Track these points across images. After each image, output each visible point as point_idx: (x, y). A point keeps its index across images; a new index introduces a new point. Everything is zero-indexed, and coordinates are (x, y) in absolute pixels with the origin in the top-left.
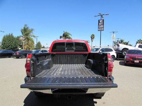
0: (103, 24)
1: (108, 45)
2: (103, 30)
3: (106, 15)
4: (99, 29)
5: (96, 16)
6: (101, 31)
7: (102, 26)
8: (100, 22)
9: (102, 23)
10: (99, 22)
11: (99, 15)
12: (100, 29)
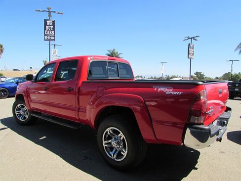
0: (54, 29)
1: (31, 68)
2: (54, 40)
3: (59, 13)
4: (46, 37)
5: (40, 11)
6: (50, 41)
7: (51, 33)
8: (48, 24)
9: (52, 27)
10: (46, 24)
11: (45, 11)
12: (49, 38)
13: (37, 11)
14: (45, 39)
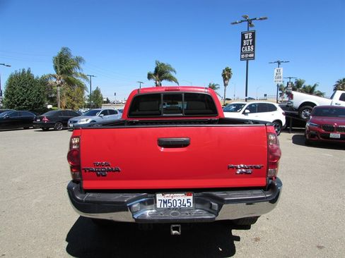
0: (253, 43)
1: (265, 95)
2: (253, 58)
4: (243, 56)
5: (236, 23)
6: (247, 60)
7: (250, 49)
9: (251, 41)
10: (243, 38)
13: (233, 23)
14: (241, 59)
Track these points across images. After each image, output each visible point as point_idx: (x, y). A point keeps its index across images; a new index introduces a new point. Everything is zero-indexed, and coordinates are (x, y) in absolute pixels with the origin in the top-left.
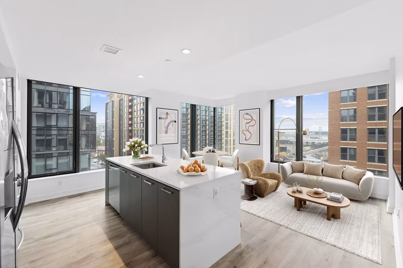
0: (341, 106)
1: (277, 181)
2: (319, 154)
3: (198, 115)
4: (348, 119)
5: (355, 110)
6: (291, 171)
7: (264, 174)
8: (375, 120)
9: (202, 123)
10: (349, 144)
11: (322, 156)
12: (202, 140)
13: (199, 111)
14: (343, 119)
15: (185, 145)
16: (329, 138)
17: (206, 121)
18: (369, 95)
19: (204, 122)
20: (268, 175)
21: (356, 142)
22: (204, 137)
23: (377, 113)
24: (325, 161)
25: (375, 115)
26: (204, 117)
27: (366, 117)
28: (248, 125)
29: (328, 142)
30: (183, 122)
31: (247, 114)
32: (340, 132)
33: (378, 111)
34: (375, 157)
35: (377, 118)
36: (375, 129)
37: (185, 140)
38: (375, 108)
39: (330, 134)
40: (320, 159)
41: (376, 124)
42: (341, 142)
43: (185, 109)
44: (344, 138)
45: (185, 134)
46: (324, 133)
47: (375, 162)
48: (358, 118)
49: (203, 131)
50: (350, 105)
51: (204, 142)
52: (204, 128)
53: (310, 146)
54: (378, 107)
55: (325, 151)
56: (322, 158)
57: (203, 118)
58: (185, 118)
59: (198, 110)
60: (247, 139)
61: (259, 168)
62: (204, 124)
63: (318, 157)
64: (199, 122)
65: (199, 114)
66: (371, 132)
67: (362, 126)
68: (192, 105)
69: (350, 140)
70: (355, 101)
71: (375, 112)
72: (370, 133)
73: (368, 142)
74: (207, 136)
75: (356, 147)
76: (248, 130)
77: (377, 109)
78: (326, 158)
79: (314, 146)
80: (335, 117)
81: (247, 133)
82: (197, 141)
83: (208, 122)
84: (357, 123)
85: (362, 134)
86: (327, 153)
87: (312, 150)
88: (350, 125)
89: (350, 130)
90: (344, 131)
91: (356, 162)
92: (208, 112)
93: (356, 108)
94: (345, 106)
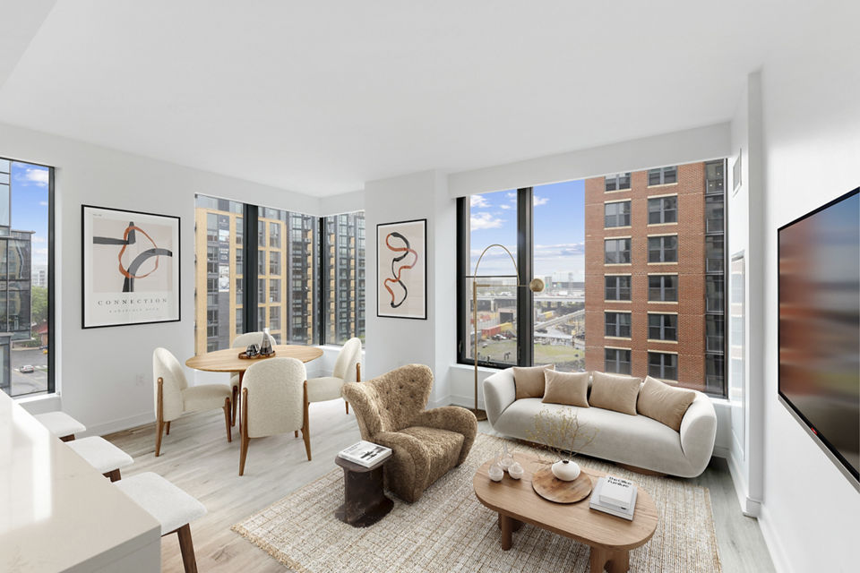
0: (606, 233)
1: (460, 437)
2: (569, 324)
3: (330, 247)
4: (617, 258)
5: (628, 241)
6: (512, 394)
7: (428, 414)
8: (659, 261)
9: (341, 264)
10: (618, 306)
11: (573, 328)
12: (341, 302)
13: (333, 236)
14: (609, 259)
15: (300, 313)
16: (586, 295)
17: (349, 260)
18: (651, 214)
19: (344, 262)
20: (440, 418)
21: (630, 302)
22: (344, 294)
23: (662, 250)
24: (578, 337)
25: (659, 251)
26: (345, 251)
27: (646, 255)
28: (398, 265)
29: (584, 301)
30: (296, 260)
31: (396, 235)
32: (603, 282)
33: (665, 245)
34: (659, 329)
35: (662, 257)
36: (660, 276)
37: (300, 301)
38: (659, 238)
39: (587, 286)
40: (569, 334)
41: (662, 268)
42: (606, 301)
43: (299, 233)
44: (611, 295)
45: (300, 289)
46: (577, 285)
47: (659, 339)
48: (633, 255)
49: (342, 281)
50: (621, 232)
51: (344, 305)
52: (344, 274)
53: (554, 309)
54: (664, 237)
55: (578, 318)
56: (573, 332)
57: (341, 254)
58: (300, 252)
59: (330, 234)
60: (395, 304)
61: (413, 395)
62: (345, 267)
63: (567, 330)
64: (332, 261)
65: (333, 243)
66: (654, 282)
67: (640, 271)
68: (247, 205)
69: (621, 299)
70: (627, 223)
71: (660, 245)
72: (651, 285)
73: (649, 302)
74: (352, 293)
75: (630, 312)
76: (397, 280)
77: (662, 241)
78: (580, 333)
79: (562, 309)
80: (595, 254)
81: (396, 287)
82: (329, 304)
83: (352, 262)
84: (632, 267)
85: (639, 286)
86: (582, 323)
87: (557, 318)
88: (619, 269)
89: (620, 280)
90: (611, 282)
91: (630, 339)
92: (353, 240)
93: (630, 237)
94: (613, 233)
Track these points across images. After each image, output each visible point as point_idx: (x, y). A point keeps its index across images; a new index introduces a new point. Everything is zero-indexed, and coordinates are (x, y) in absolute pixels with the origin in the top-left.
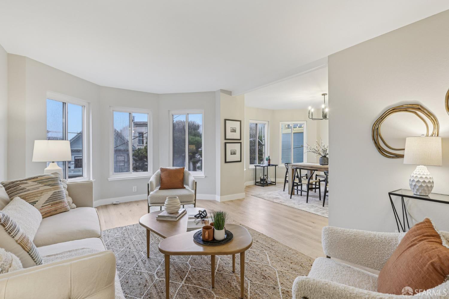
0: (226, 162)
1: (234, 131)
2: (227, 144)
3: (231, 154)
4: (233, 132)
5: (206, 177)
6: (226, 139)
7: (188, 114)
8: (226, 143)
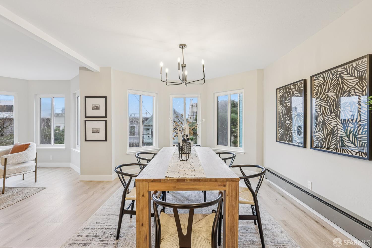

────────────────────

= TASK TO CARRY OUT =
Would you return the records exactly, keeping out every picture?

= RESPONSE BELOW =
Track these points across images. After each image, output each visible point as point_idx: (x, y). A point keeps its index across images; a new index introduces a new point. Everything is zero-indexed, and coordinates are (x, y) in absolute pixels with the origin in the top-left.
0: (103, 24)
1: (108, 45)
2: (103, 30)
3: (106, 15)
4: (99, 29)
5: (96, 16)
6: (101, 31)
7: (102, 26)
8: (100, 22)
9: (102, 23)
10: (99, 22)
11: (99, 15)
12: (100, 29)
0: (54, 29)
1: (31, 68)
2: (54, 40)
3: (59, 13)
4: (46, 37)
5: (40, 11)
6: (50, 41)
7: (51, 33)
8: (48, 24)
9: (52, 27)
10: (46, 24)
11: (45, 11)
12: (49, 38)
13: (37, 11)
14: (45, 39)
0: (253, 43)
1: (265, 95)
2: (253, 58)
4: (243, 56)
5: (236, 23)
6: (247, 60)
7: (250, 49)
9: (251, 41)
10: (243, 38)
13: (233, 23)
14: (241, 59)
Track these points across images. After each image, output each visible point as point_idx: (x, y). A point keeps its index across images; a new index introduces a new point. Everything is zero-indexed, and coordinates are (x, y) in absolute pixels with the origin in the top-left.
0: (341, 106)
1: (277, 181)
2: (319, 154)
3: (198, 115)
4: (348, 119)
5: (355, 110)
6: (291, 171)
7: (264, 174)
8: (375, 120)
9: (202, 123)
10: (349, 144)
11: (322, 156)
12: (202, 140)
13: (199, 111)
14: (343, 119)
15: (185, 145)
16: (329, 138)
17: (206, 121)
18: (369, 95)
19: (204, 122)
20: (268, 175)
21: (356, 142)
22: (204, 137)
23: (377, 113)
24: (325, 161)
25: (375, 115)
26: (204, 117)
27: (366, 117)
28: (248, 125)
29: (328, 142)
30: (183, 122)
31: (247, 114)
32: (340, 132)
33: (378, 111)
34: (375, 157)
35: (377, 118)
36: (375, 129)
37: (185, 140)
38: (375, 108)
39: (330, 134)
40: (320, 159)
41: (376, 124)
42: (341, 142)
43: (185, 109)
44: (344, 138)
45: (185, 134)
46: (324, 133)
47: (375, 162)
48: (358, 118)
49: (203, 131)
50: (350, 105)
51: (204, 142)
52: (204, 128)
53: (310, 146)
54: (378, 107)
55: (325, 151)
56: (322, 158)
57: (203, 118)
58: (185, 118)
59: (198, 110)
60: (247, 139)
61: (259, 168)
62: (204, 124)
63: (318, 157)
64: (199, 122)
65: (199, 114)
66: (371, 132)
67: (362, 126)
68: (192, 105)
69: (350, 140)
70: (355, 101)
71: (375, 112)
72: (370, 133)
73: (368, 142)
74: (207, 136)
75: (356, 147)
76: (248, 130)
77: (377, 109)
78: (326, 158)
79: (314, 146)
80: (335, 117)
81: (247, 133)
82: (197, 141)
83: (208, 122)
84: (357, 123)
85: (362, 134)
86: (327, 153)
87: (312, 150)
88: (350, 125)
89: (350, 130)
90: (344, 131)
91: (356, 162)
92: (208, 112)
93: (356, 108)
94: (345, 106)
0: (606, 233)
1: (460, 437)
2: (569, 324)
3: (330, 247)
4: (617, 258)
5: (628, 241)
6: (512, 394)
7: (428, 414)
8: (659, 261)
9: (341, 264)
10: (618, 306)
11: (573, 328)
12: (341, 302)
13: (333, 236)
14: (609, 259)
15: (300, 313)
16: (586, 295)
17: (349, 260)
18: (651, 214)
19: (344, 262)
20: (440, 418)
21: (630, 302)
22: (344, 294)
23: (662, 250)
24: (578, 337)
25: (659, 251)
26: (345, 251)
27: (646, 255)
28: (398, 265)
29: (584, 301)
30: (296, 260)
31: (396, 235)
32: (603, 282)
33: (665, 245)
34: (659, 329)
35: (662, 257)
36: (660, 276)
37: (300, 301)
38: (659, 238)
39: (587, 286)
40: (569, 334)
41: (662, 268)
42: (606, 301)
43: (299, 233)
44: (611, 295)
45: (300, 289)
46: (577, 285)
47: (659, 339)
48: (633, 255)
49: (342, 281)
50: (621, 232)
51: (344, 305)
52: (344, 274)
53: (554, 309)
54: (664, 237)
55: (578, 318)
56: (573, 332)
57: (341, 254)
58: (300, 252)
59: (330, 234)
60: (395, 304)
61: (413, 395)
62: (345, 267)
63: (567, 330)
64: (332, 261)
65: (333, 243)
66: (654, 282)
67: (640, 271)
68: (247, 205)
69: (621, 299)
70: (627, 223)
71: (660, 245)
72: (651, 285)
73: (649, 302)
74: (352, 293)
75: (630, 312)
76: (397, 280)
77: (662, 241)
78: (580, 333)
79: (562, 309)
80: (595, 254)
81: (396, 287)
82: (329, 304)
83: (352, 262)
84: (632, 267)
85: (639, 286)
86: (582, 323)
87: (557, 318)
88: (619, 269)
89: (620, 280)
90: (611, 282)
91: (630, 339)
92: (353, 240)
93: (630, 237)
94: (613, 233)
Track these points across images. After each image, output each visible point as point_idx: (x, y). A point keeps its index across images; a new index introduces a new point. Everything is zero-indexed, and coordinates are (x, y) in absolute pixels with the origin in the top-left.
0: (226, 162)
1: (234, 131)
2: (227, 144)
3: (231, 154)
4: (233, 132)
5: (206, 177)
6: (226, 139)
7: (188, 114)
8: (226, 143)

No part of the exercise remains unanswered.